Concluez donc que dans la chute libre et naturelle, la plus petite pierre n’exerce aucune pression sur la plus grande et n’accroît nullement son poids comme elle le fait au repos.

 

Galilée décrit ci-dessus ce qu’observent couramment en 2015 les passagers de la station spatiale internationale : puisque la station et ses occupants sont en chute libre tout en tournant autour de la Terre, tous les objets qui les environnent tombent à la même vitesse qu’eux et n’exercent aucune pression.

 

 

le principe d’équivalence newtonien

 

 

Figure 5 : Isaac Newton (1642 - 1727)

 

 

Rappelons que la loi fondamentale de la dynamique newtonienne stipule que l’accélération subie par un corps est proportionnelle à la résultante des forces appliquées et inversement proportionnelle à sa masse inerte (qui correspond donc à la résistance que le corps oppose à une variation de sa vitesse). D’autre part la force gravitationnelle exercée par la Terre sur un corps donné est proportionnelle à la masse dite pesante du corps.

Dans le cadre de la physique newtonienne, la loi universelle de chute des corps de Galilée se traduit en conséquence par l’égalité entre masse inerte et masse pesante.

On nomme généralement cette égalité « principe d’équivalence faible » ou « principe d’équivalence newtonien ». Il est important de souligner que le principe est en fait déjà énoncé par Galilée, la théorie de Newton ne fournissant aucune explication sur l’origine de cette identité entre masse inerte et masse pesante.

 

 

 « L’idée la plus heureuse de ma vie »

 

 

Figure 6 : Photographie officielle d’Einstein pour le Prix Nobel de Physique 1921

 

 

[Quand j’ai été assis sur une chaise au Bureau des Brevets, à Berne, en 1907] me vint l’idée la plus heureuse de ma vie : le champ gravitationnel n’a qu’une valeur relative, à la manière du champ électrique engendré par l’induction magnétoélectrique. Parce que pour un observateur tombant en chute libre du toit d’une maison, il n’existe – du moins dans son voisinage immédiat - aucun champ gravitationnel. Si d’ailleurs cet observateur laisse tomber des corps, ceux-ci restent par rapport à lui dans un état de repos ou de mouvement uniforme, et cela indépendamment de leur nature physique ou chimique (en ignorant bien sûr ici la résistance de l’air). Cet observateur a donc le droit de se considérer au repos[9].

 

Si l’on excepte la référence aux phénomènes électromagnétiques, Galilée aurait pu rédiger quasiment les mêmes lignes. En quoi l’approche d’Einstein est-elle novatrice ?
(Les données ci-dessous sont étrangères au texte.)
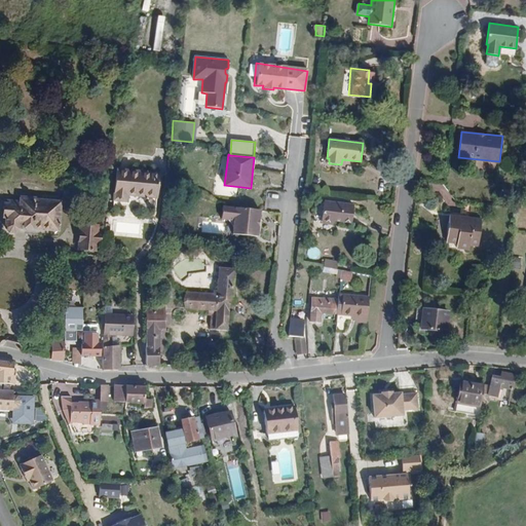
[(157,172),(116,167),(112,198),(125,197),(126,192),(156,194),(157,172)]
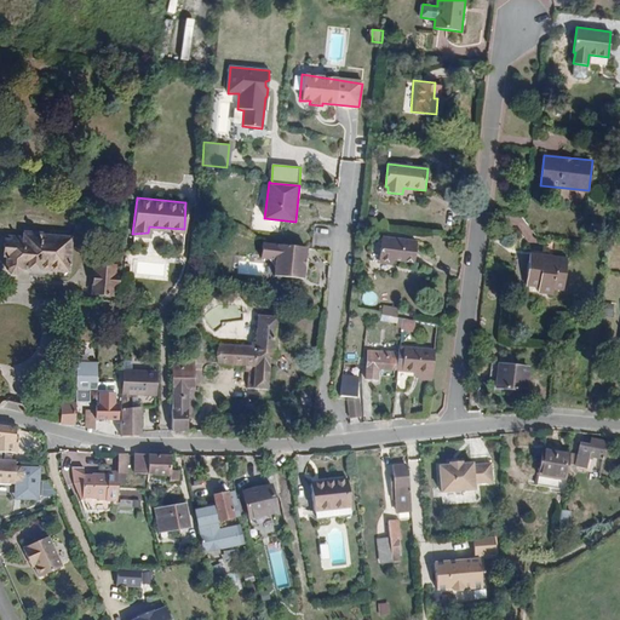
[(42,234),(24,231),(24,237),(10,236),(10,241),(5,241),(4,256),(7,257),(6,268),(10,273),(17,274),(22,271),(23,267),(68,271),(72,240),(42,236),(42,234)]
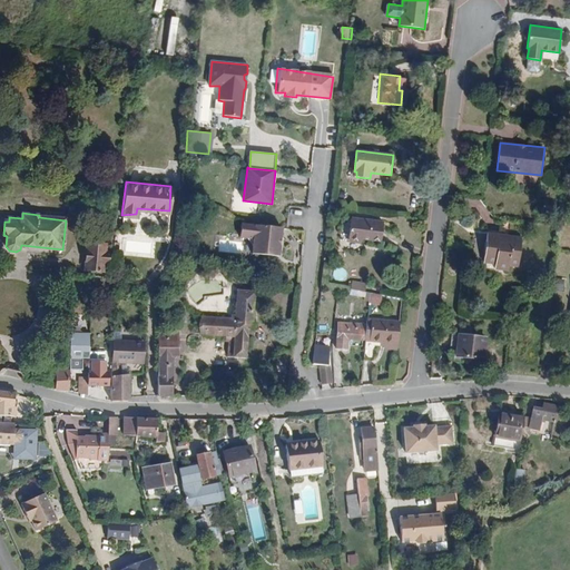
[(384,222),(352,217),(349,241),(364,243),(364,241),(382,242),(384,222)]
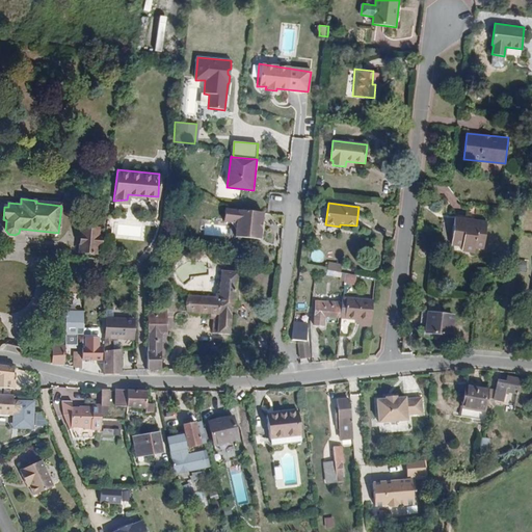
[(267,213),(228,208),(225,222),(237,223),(236,236),(261,239),(263,221),(266,221),(267,213)]
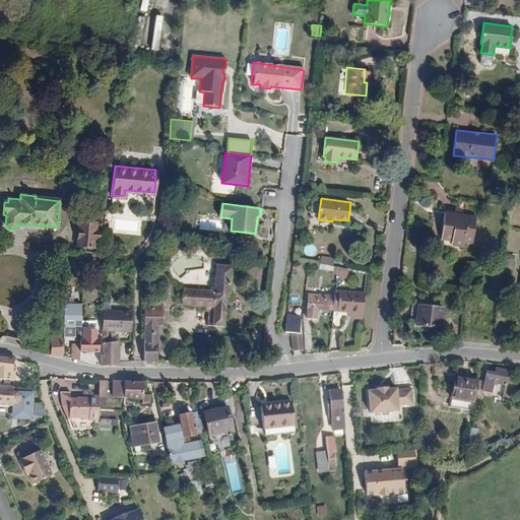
[(463,247),(464,242),(472,243),(476,218),(444,213),(441,239),(451,241),(451,246),(463,247)]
L’originalité de la démarche d’Einstein tient à ce qu’il va faire de ce constat connu depuis Galilée un principe d’équivalence fort : aucune expérience de physique à l’intérieur d’un petit référentiel en chute libre dans un champ gravitationnel ne peut permettre de distinguer cet état de celui du même référentiel au repos en dehors de tout champ gravitationnel.

Or les expériences de physique réalisées dans ce petit référentiel au repos sont décrites dans le cadre de la relativité restreinte. Einstein a donc trouvé un pont entre la cinématique de la relativité restreinte et la gravitation.

Galilée s’était contenté de décrire une loi mécanique universelle valable pour tous les corps ; un grand pas en avant certes, mais qu’il est important de distinguer de la propre contribution d’Einstein.

Notons que les physiciens d’aujourd’hui ont été conduits à opérer des distinctions subtiles entre différentes formulations possibles[10] pour le principe d’équivalence exprimé sous une forme plus ou moins faible ou forte, afin de départager plus aisément certaines théories métriques concurrentes de la relativité générale.

 

 

Section 18 intitulée « L’espace et le temps dans un référentiel uniformément accéléré  »

Dans cette section, Einstein utilise une démonstration astucieuse, à partir d’approximations judicieusement choisies, pour établir un résultat correct en première approximation. Néanmoins, en exploitant le formalisme fourni par Minkowski dès 1908, il est possible d’étudier la situation de façon précise et rigoureuse dans le cadre de la relativité restreinte.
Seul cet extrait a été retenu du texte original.